Portuguese to English translation provided by the Indian Law Resource Center
On Tuesday, October 6, 2020, the Articulação dos Povos Indígenas do Brasil (APIB), in conjunction with the Coordenação das Organizações Indígenas da Amazônia (COIAB) and the Indian Law Resource Center, denounced the main violations committed against the rights and lives of indigenous peoples that have occurred in the past seven months of the Covid-19 pandemic during a thematic hearing convened by the Inter-American Commission on Human Rights (IACHR). The hearing, which dealt with the impacts of the coronavirus on indigenous peoples in Brazil, took place within the framework of the IACHR’s 177th Period of Sessions. APIB and COIAB addressed the Bolsonaro administration’s role in aggravating human rights violations during a public health crisis.
As of September 2020, more than 50% of Brazil’s indigenous peoples were directly affected by the new coronavirus. It is an alarming situation that worsens each day, because, in addition to the threat of the virus, indigenous peoples confront racism, illegal deforestation, agribusiness, land grabbing and many other crimes that continue to advance into their territories.

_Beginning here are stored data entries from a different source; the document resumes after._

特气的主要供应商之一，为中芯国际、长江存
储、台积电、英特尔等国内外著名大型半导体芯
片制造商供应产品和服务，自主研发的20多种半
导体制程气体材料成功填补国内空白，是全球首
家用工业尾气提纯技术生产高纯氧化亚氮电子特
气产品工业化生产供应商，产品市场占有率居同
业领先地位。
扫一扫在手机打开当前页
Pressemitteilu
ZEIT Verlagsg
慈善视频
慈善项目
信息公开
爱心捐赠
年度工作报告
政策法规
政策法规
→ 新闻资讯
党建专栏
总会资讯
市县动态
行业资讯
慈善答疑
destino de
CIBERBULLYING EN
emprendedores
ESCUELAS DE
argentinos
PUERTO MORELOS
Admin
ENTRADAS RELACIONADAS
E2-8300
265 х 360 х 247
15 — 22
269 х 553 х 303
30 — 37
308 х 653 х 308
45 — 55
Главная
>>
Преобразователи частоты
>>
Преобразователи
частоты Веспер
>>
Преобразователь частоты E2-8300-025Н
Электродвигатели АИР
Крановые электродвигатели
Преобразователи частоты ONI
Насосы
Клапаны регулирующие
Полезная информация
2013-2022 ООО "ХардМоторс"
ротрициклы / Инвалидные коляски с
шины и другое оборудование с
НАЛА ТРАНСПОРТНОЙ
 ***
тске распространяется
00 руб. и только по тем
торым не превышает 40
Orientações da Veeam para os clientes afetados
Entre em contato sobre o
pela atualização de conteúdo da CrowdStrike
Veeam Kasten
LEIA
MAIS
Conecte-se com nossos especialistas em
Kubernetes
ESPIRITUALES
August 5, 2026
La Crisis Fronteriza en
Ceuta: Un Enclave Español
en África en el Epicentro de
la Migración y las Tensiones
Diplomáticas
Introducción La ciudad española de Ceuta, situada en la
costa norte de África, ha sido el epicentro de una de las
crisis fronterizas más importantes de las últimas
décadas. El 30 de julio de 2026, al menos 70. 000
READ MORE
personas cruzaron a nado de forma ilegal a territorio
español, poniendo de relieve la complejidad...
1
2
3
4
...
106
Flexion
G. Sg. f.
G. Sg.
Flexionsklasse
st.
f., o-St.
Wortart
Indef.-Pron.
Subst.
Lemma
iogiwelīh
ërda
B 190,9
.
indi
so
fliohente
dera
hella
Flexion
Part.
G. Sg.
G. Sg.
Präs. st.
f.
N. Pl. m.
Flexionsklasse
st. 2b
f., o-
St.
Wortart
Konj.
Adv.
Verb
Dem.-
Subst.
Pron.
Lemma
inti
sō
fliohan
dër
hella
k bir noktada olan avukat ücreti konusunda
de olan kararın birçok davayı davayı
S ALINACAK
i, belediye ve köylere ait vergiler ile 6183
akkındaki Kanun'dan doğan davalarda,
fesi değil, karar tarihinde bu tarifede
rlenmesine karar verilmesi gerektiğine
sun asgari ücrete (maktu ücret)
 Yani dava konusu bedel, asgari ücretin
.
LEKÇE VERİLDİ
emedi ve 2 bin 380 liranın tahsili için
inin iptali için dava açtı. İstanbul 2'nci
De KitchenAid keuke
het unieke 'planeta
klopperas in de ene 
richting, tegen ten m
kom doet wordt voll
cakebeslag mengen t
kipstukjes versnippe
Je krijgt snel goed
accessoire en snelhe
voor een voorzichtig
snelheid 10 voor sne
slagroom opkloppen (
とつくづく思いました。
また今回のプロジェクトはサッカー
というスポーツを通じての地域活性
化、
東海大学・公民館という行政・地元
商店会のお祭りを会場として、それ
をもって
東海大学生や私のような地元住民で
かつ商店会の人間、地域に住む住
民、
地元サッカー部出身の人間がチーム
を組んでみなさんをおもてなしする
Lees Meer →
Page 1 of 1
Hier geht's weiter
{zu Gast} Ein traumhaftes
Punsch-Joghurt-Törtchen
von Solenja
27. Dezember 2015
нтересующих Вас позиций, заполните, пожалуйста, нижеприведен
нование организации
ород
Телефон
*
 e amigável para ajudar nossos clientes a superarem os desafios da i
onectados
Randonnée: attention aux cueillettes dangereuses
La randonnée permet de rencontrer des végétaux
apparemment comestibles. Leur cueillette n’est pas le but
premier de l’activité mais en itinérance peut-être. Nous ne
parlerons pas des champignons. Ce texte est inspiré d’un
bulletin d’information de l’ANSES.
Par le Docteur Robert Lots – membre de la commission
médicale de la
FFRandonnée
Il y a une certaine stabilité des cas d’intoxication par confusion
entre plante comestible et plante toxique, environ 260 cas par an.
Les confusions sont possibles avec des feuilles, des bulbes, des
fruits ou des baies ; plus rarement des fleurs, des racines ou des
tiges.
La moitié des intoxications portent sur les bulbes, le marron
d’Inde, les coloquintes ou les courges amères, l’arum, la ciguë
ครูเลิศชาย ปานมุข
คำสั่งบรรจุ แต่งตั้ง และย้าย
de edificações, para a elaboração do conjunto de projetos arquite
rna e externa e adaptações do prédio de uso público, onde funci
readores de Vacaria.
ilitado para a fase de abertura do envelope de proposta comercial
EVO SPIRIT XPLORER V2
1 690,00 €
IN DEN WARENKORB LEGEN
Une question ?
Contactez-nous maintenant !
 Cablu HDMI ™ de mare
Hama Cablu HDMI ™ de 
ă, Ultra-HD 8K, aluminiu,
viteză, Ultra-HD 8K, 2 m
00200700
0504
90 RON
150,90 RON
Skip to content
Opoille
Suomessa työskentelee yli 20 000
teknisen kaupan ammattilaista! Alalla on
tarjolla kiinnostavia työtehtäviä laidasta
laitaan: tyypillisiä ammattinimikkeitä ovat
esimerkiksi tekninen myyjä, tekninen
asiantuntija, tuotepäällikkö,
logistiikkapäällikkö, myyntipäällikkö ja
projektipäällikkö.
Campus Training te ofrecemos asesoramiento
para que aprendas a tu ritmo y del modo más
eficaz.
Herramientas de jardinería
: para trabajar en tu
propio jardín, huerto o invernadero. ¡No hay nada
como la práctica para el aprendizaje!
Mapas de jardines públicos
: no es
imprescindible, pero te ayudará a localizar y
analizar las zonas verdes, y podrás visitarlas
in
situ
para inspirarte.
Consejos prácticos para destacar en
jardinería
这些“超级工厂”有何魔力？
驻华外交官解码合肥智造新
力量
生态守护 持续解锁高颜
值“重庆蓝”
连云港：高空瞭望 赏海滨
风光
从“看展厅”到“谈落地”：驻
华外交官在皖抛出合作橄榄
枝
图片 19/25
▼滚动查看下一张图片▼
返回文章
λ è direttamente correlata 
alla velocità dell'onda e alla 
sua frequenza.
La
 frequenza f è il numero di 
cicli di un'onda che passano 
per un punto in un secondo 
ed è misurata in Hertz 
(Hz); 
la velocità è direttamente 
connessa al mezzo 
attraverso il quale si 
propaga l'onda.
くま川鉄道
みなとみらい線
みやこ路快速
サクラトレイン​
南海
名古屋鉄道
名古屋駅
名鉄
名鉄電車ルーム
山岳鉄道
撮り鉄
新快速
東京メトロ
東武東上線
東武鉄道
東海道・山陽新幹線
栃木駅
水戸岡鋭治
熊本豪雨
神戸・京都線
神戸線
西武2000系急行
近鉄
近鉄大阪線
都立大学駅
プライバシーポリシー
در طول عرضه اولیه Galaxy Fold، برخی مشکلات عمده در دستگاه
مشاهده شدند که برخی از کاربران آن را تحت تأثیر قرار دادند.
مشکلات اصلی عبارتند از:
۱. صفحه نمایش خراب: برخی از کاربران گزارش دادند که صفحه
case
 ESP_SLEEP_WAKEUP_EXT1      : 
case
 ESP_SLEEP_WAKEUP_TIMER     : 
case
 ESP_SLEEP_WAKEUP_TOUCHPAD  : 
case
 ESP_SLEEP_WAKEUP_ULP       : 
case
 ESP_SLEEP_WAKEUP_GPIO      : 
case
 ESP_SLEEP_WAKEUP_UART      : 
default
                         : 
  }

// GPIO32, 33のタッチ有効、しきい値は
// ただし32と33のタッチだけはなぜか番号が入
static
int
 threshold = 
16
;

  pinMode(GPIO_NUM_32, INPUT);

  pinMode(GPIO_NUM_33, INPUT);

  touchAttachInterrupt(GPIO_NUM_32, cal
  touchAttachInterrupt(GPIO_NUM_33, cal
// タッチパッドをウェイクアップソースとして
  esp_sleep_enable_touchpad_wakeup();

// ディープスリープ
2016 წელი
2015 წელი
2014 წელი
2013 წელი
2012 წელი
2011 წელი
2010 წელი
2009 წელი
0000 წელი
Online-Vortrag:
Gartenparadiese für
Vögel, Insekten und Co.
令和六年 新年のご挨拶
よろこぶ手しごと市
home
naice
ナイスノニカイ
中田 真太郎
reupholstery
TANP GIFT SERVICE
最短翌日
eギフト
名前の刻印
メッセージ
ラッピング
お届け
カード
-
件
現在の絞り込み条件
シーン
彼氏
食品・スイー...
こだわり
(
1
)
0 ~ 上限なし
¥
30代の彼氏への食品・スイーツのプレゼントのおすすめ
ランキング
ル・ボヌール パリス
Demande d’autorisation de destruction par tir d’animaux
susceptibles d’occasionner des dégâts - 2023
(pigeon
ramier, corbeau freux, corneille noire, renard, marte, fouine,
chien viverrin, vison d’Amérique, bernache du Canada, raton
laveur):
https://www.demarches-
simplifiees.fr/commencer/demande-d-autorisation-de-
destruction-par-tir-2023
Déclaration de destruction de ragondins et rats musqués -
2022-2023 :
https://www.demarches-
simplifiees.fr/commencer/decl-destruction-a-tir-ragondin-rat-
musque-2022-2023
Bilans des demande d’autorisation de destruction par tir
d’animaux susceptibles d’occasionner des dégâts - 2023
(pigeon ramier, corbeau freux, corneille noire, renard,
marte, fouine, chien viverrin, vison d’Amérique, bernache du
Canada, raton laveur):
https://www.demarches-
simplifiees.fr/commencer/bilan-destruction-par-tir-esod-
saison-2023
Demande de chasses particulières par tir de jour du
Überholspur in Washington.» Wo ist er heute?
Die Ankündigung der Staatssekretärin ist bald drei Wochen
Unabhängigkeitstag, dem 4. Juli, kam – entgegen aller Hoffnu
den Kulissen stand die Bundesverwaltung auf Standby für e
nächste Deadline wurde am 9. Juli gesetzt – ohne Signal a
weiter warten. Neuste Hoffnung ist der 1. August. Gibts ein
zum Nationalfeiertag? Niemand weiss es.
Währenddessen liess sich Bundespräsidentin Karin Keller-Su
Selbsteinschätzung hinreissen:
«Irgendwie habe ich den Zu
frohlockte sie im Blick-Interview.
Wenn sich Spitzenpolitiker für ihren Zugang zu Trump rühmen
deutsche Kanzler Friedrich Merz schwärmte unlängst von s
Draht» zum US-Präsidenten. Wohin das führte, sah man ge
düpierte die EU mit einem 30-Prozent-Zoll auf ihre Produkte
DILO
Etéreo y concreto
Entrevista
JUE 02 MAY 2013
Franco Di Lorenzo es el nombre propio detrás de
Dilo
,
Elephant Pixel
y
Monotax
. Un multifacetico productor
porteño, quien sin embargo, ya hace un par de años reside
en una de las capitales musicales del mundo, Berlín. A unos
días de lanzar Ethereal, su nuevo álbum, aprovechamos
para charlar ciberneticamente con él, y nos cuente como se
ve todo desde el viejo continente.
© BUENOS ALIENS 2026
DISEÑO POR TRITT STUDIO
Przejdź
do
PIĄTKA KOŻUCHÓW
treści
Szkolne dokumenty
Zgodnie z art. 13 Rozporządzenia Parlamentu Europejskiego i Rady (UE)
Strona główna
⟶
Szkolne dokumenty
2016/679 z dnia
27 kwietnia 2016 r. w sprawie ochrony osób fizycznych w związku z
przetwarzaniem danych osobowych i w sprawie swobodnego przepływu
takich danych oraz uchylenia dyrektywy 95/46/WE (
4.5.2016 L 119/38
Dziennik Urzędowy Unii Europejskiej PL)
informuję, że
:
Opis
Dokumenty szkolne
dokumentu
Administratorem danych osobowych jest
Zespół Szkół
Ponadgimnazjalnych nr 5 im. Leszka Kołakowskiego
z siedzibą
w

For APIB, the federal government has been the main vector for spreading the new coronavirus among indigenous peoples, whether due to the lack of attention or by direct actions that encourage increases in crimes in indigenous territories. For example, actions of the current President and high-ranking representatives of the federal government during this global humanitarian and health crisis include speeches laden with racism and hatred, as well as decrees, provisional measures, and bills that seek to legalize crimes and diminish the constitutional rights of indigenous peoples.
Data from the National Committee for Indigenous Life and Memory, a database created by APIB to monitor coronavirus cases, indicates that 828 indigenous people died from Covid-19 and another 33,412 were infected, affecting 158 peoples in total. In fact, Covid-19 deaths among Brazil’s indigenous peoples is greater than the total number of deaths of the general population in six countries in South America.
As of May 2020, the current government certified 114 farms in Brazil’s land management system, Sigef, which cut through stretches of non-demarcated indigenous lands. Together, these farms occupy more than 250,000 hectares of indigenous lands. This crime of land invasion is openly encouraged by the federal government in the midst of the pandemic.
With the largest number of infected indigenous peoples, the Brazilian Amazon is the most impacted region. The states most affected were Amazonas, Mato Grosso, Pará, and Roraima.
The first confirmed case of Covid-19 among indigenous peoples demonstrates that the Bolsonaro government is primarily responsible for the entry of the virus in many territories. For example, the lack of protocols from the Special Secretariat for Indigenous Health (SESAI) caused a health agent assigned to the Kokama people to become infected on March 25, in the municipality of Santo Antônio do Içá, in the state of Amazonas. The infection was traced to a doctor from São Paulo, who was infected with the virus, that traveled to the municipality at the request of SESAI. The Alto Rio Solimões region, where this first case occurred, has the majority of confirmed cases and deaths among indigenous peoples. The Kokama people, who have many communities in this region, have the second highest number of deaths registered in Brazil with 58 deceased relatives.
Apib’s participation in the IACHR’s 177th Period of Sessions is part of an effort aiming to denounce the Brazilian government and demand the fulfilment of its constitutional responsibility to protect indigenous peoples.